CRACKER MARGINS AND RUN RATES

In terms of margins, analysts at Wood Mackenzie, FGE and Energy Aspects expect them to remain weak in the first half of the year after posting an annual loss last year stemming from weak Chinese demand due to COVID related restrictions.

"China's domestic demand is likely to be lower than previous years as COVID seems to be raging once more there, especially now that there are no restrictions in place, and that could hurt naphtha import demand as a result," Kpler's Wright said.

Adding to demand woes, fears of a global slowdown in growth will further weigh on naphtha cracks.

"We have Singapore naphtha cracks at their weakest in the first quarter in 2023 and then slowly recovering," said Alan Gelder, vice president, refining, chemicals and oil markets at Wood Mackenzie.

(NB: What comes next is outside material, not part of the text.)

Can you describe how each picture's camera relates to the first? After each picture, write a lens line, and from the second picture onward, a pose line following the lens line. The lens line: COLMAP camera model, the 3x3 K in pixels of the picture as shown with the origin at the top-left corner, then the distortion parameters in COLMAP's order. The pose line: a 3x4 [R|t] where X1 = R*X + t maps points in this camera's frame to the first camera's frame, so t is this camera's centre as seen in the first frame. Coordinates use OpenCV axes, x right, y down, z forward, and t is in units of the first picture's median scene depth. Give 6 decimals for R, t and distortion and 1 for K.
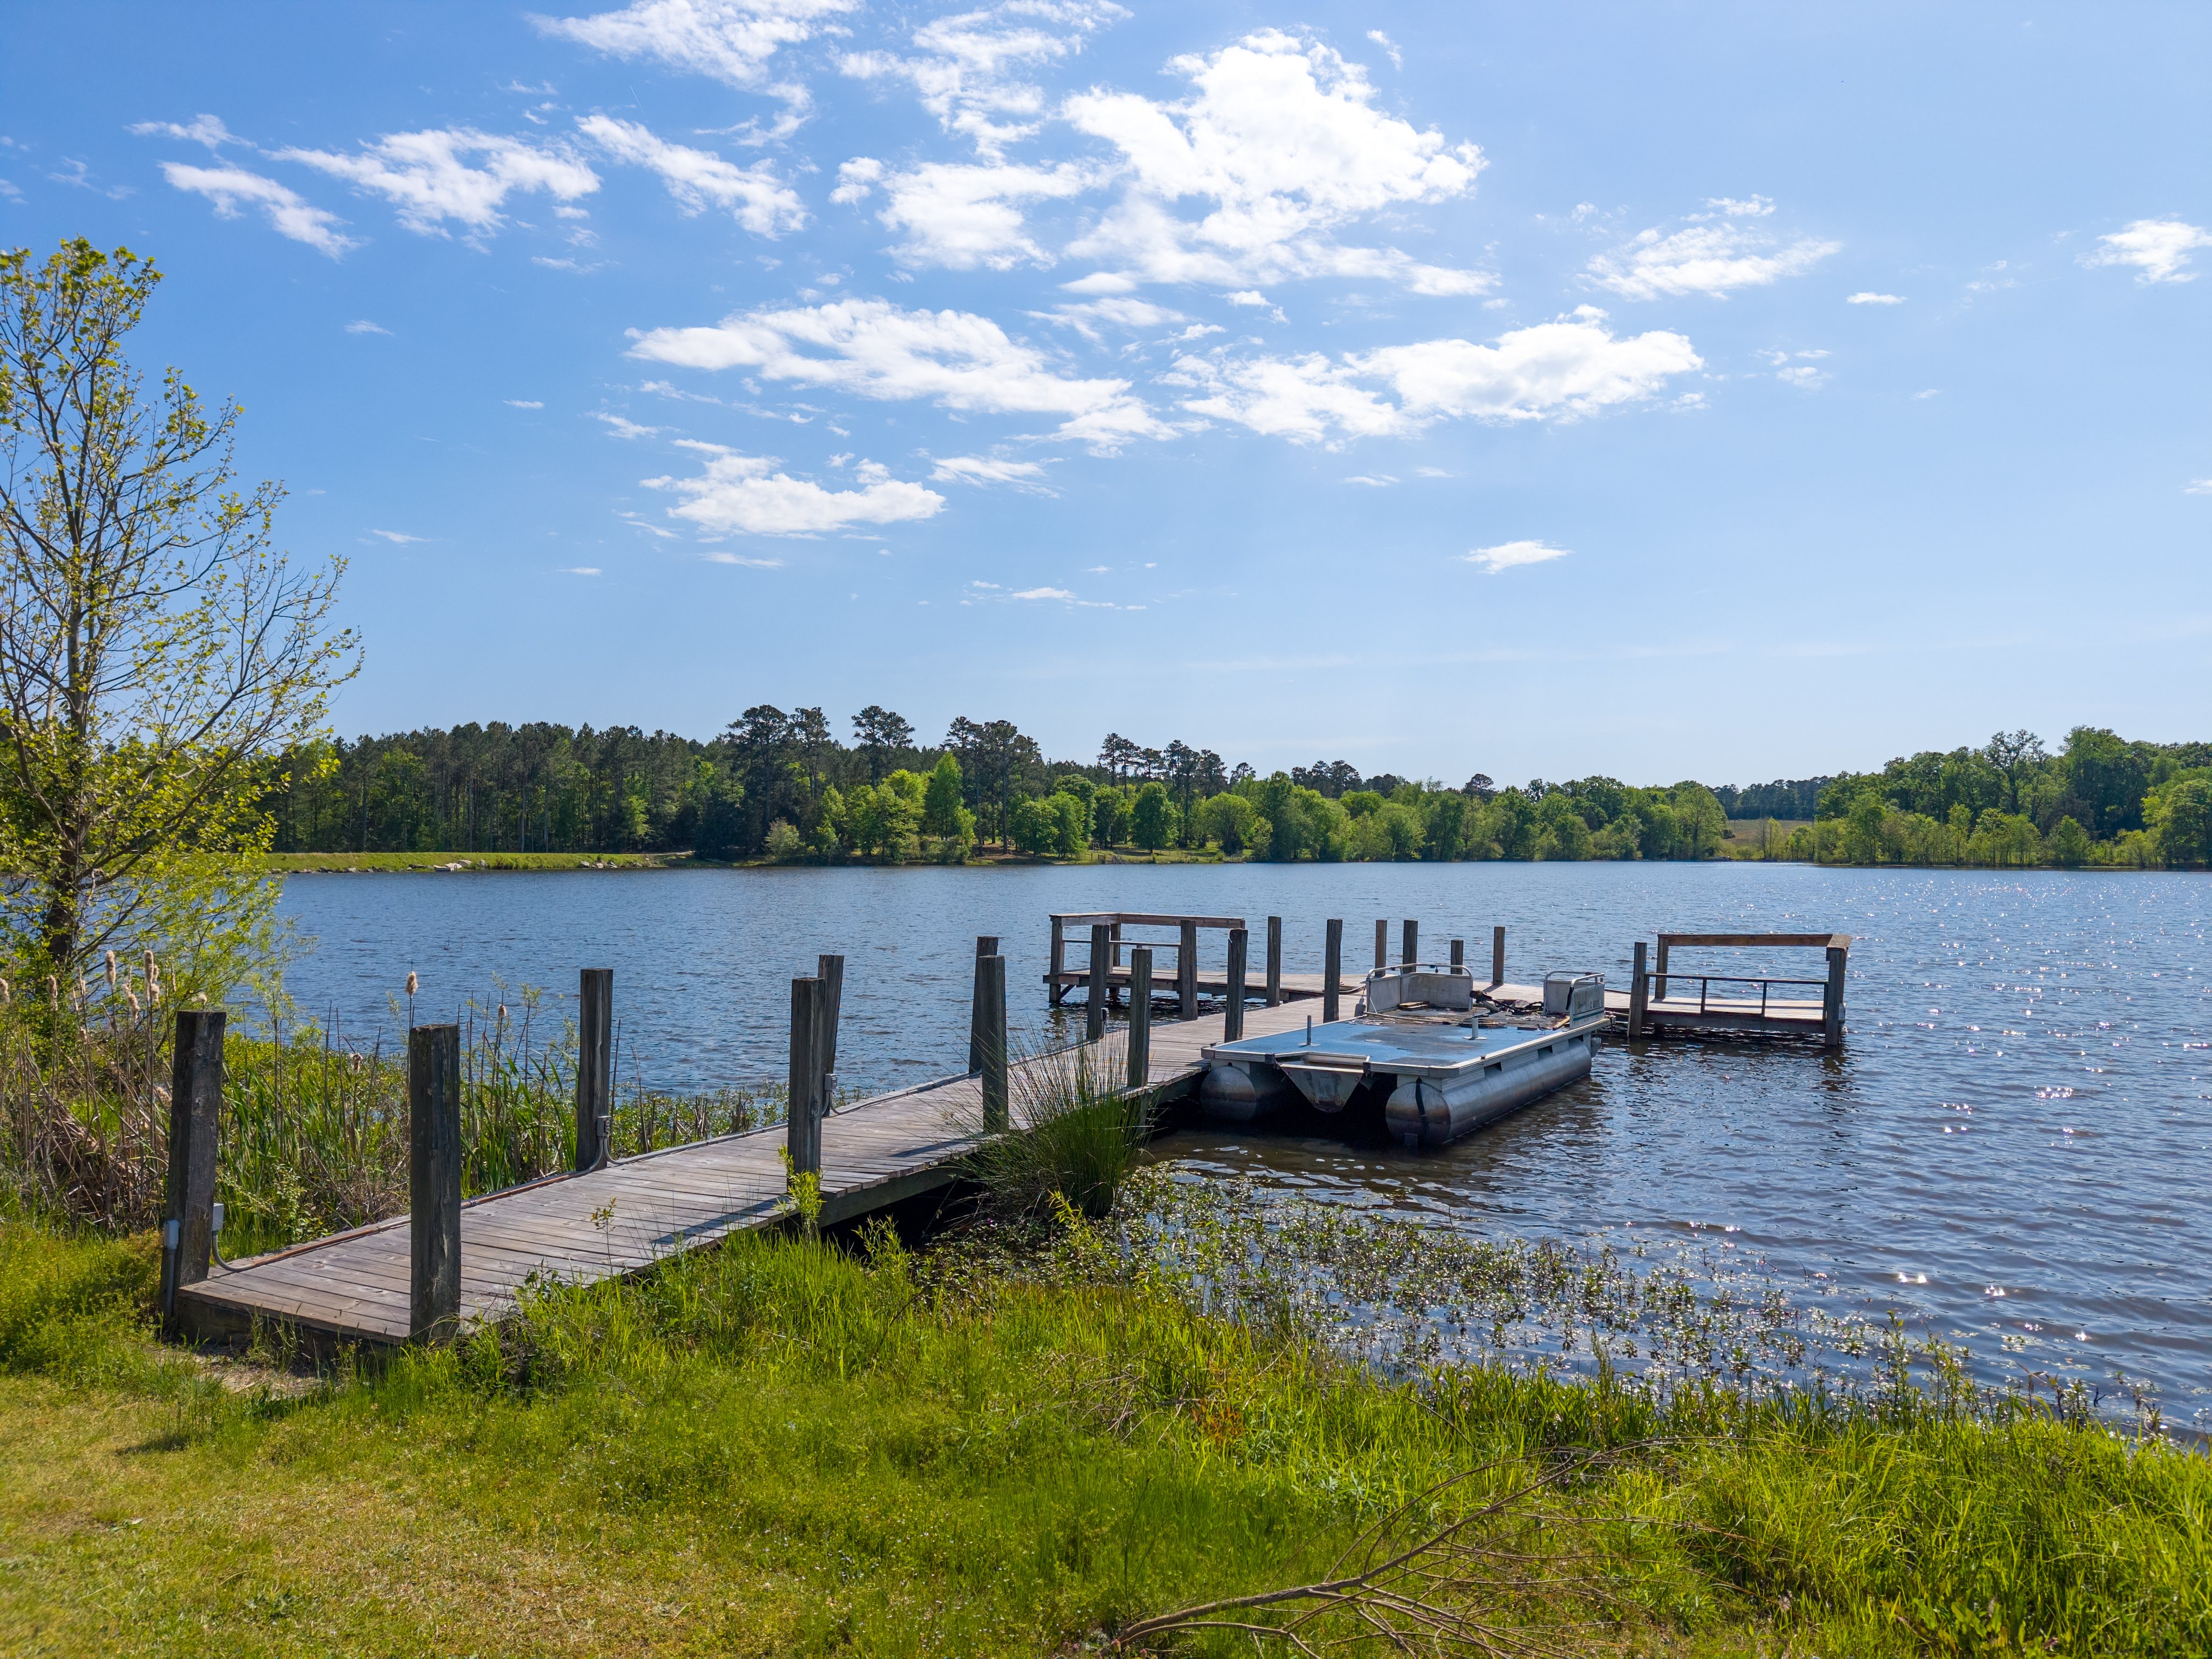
lens RADIAL K [[1501.8, 0, 1106.0], [0, 1501.8, 829.5], [0, 0, 1]] dist [0.004667, 0.002115]
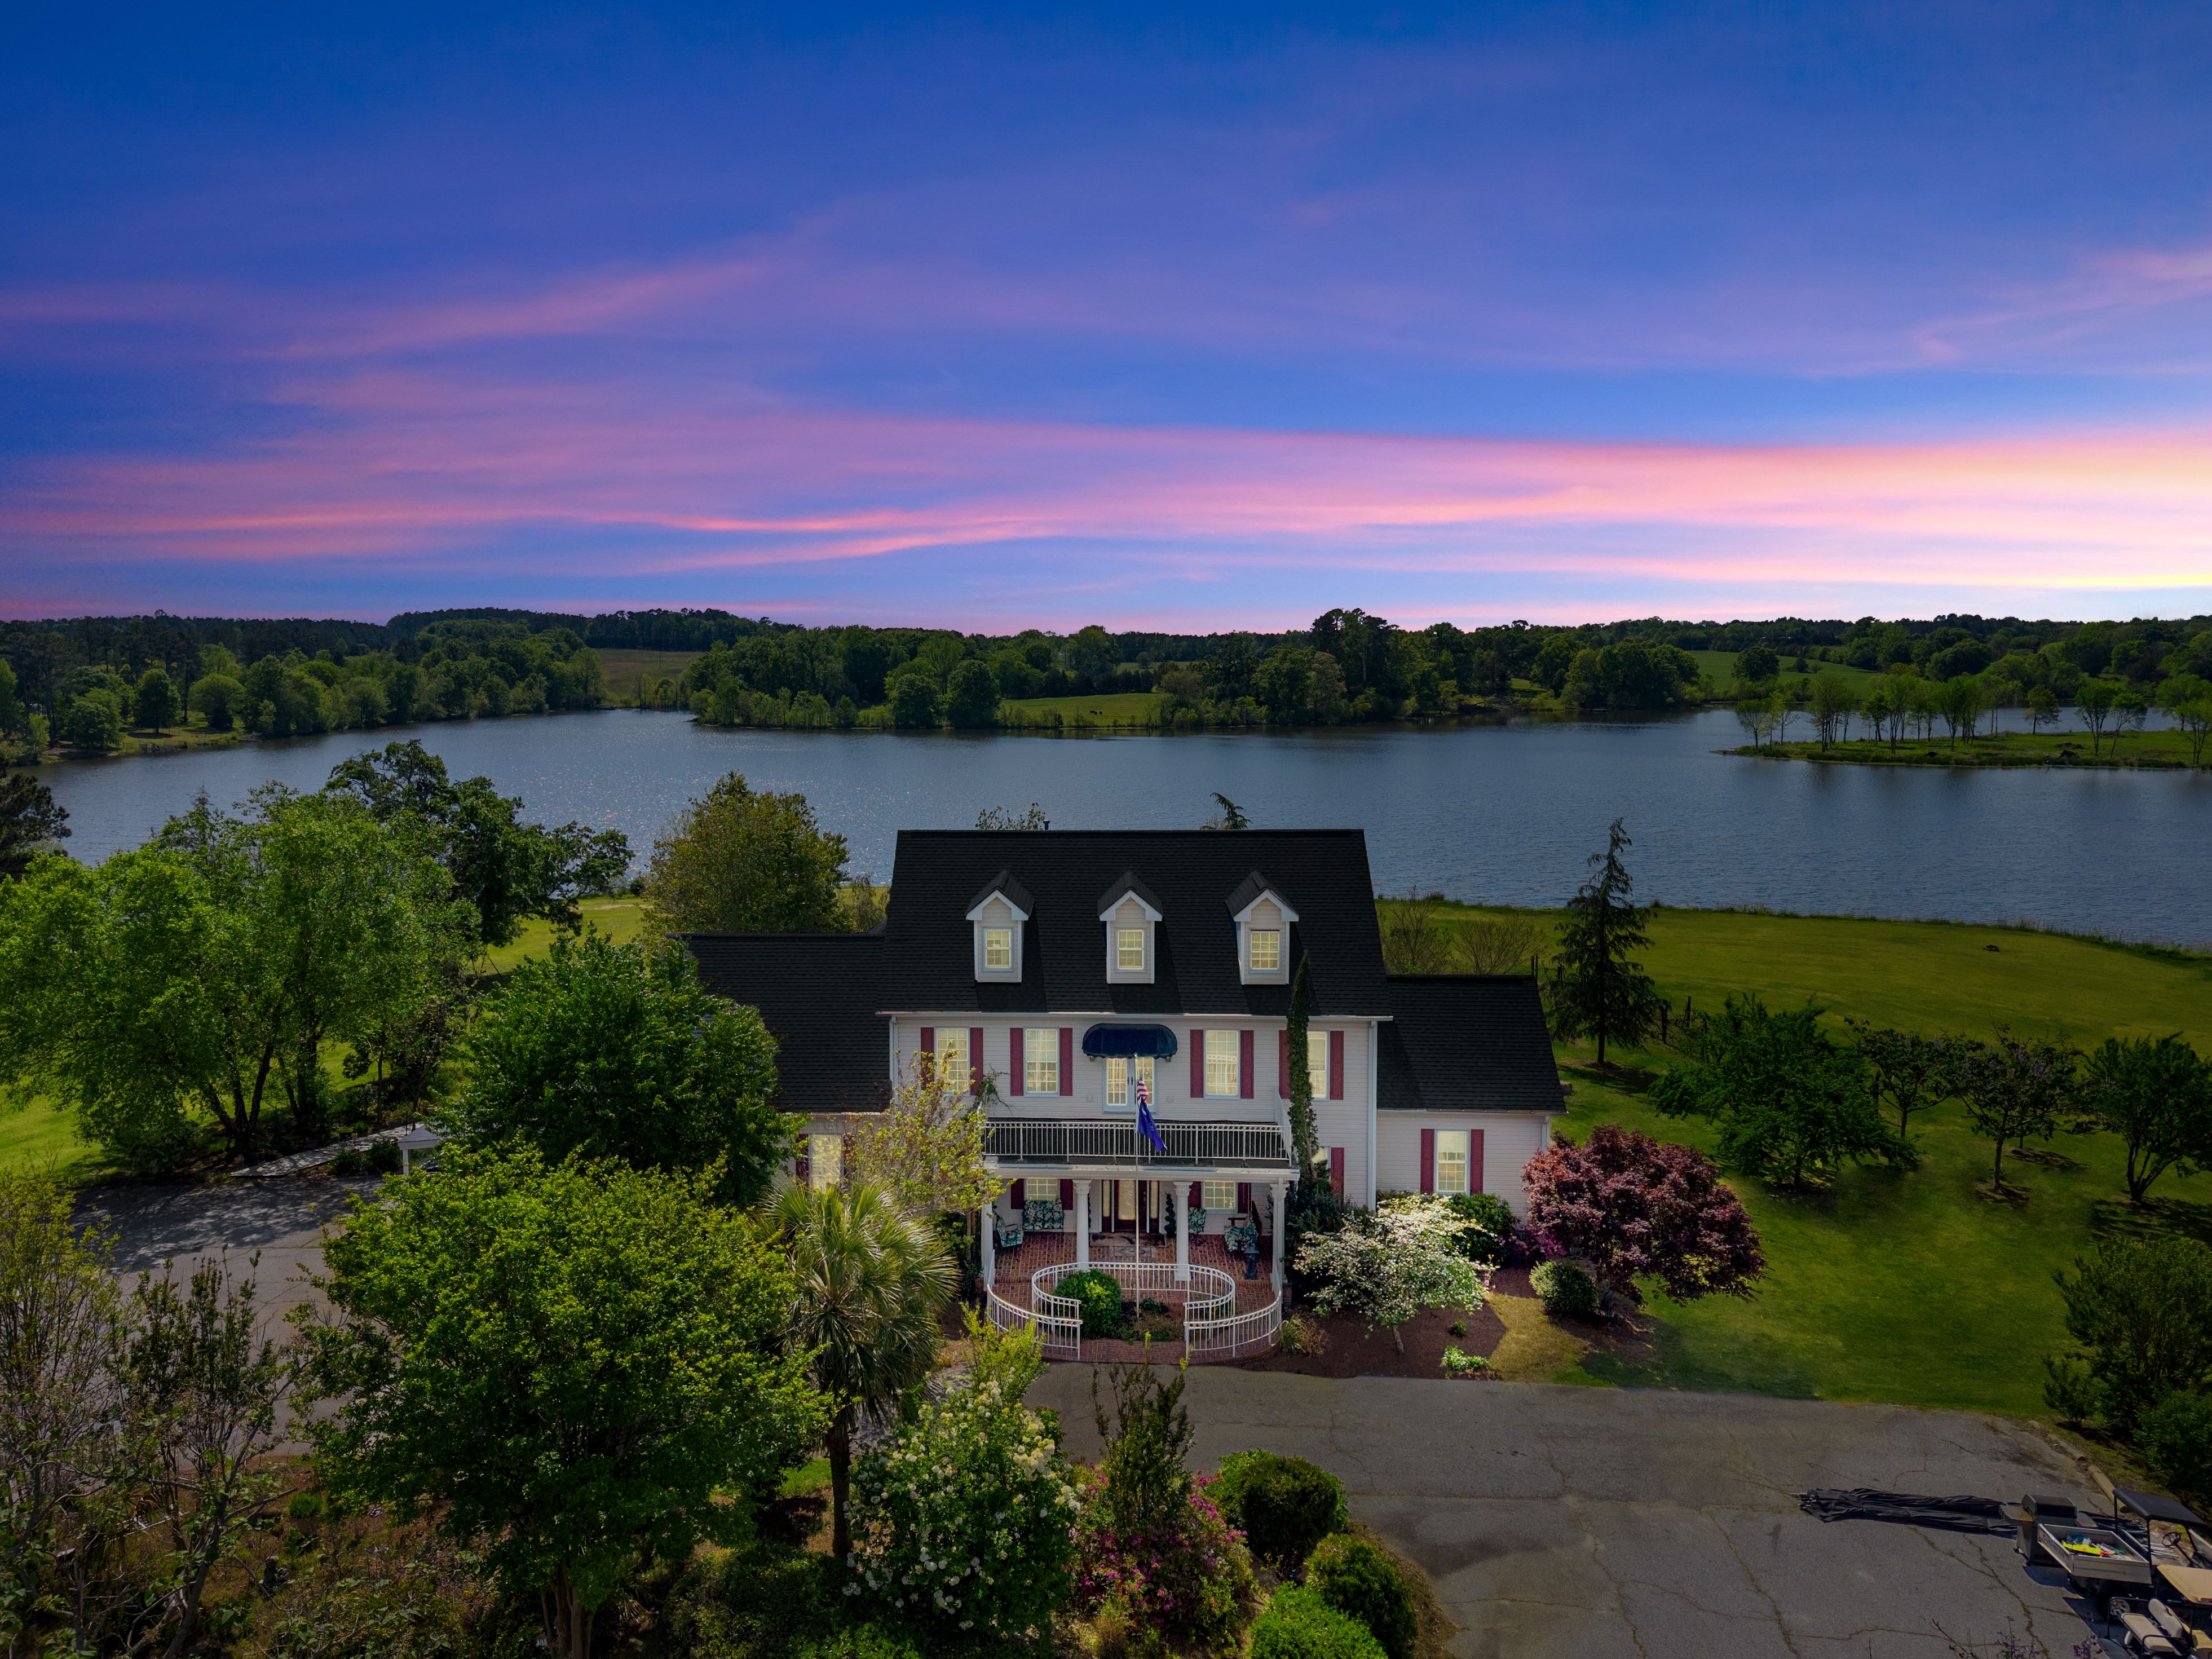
lens RADIAL K [[1529.5, 0, 1106.0], [0, 1529.5, 829.5], [0, 0, 1]] dist [0.010482, -0.000657]
pose [[0.737037, -0.072987, 0.671900, -0.205819], [-0.014630, 0.992196, 0.123829, -0.059340], [-0.675694, -0.101096, 0.730217, -0.308325]]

Meanwhile, South Korea's LG Chem and Taiwan's Formosa Petrochemical extended shutdowns in response to negative naphtha margins in September to October last year, while some others in the region slashed operating rates, a trend that is likely to continue in the first half of 2023, analysts and traders said. [O/ACRACKER]

Formosa sees "no sign of recovery in demand" in the first half of 2023 due to inflationary pressures in key economies, the company spokesman K. Y. Lin told Reuters.

"There is an expectation in the market that inflation could slow in the second half of the year, demand could pick up pace only then," he added.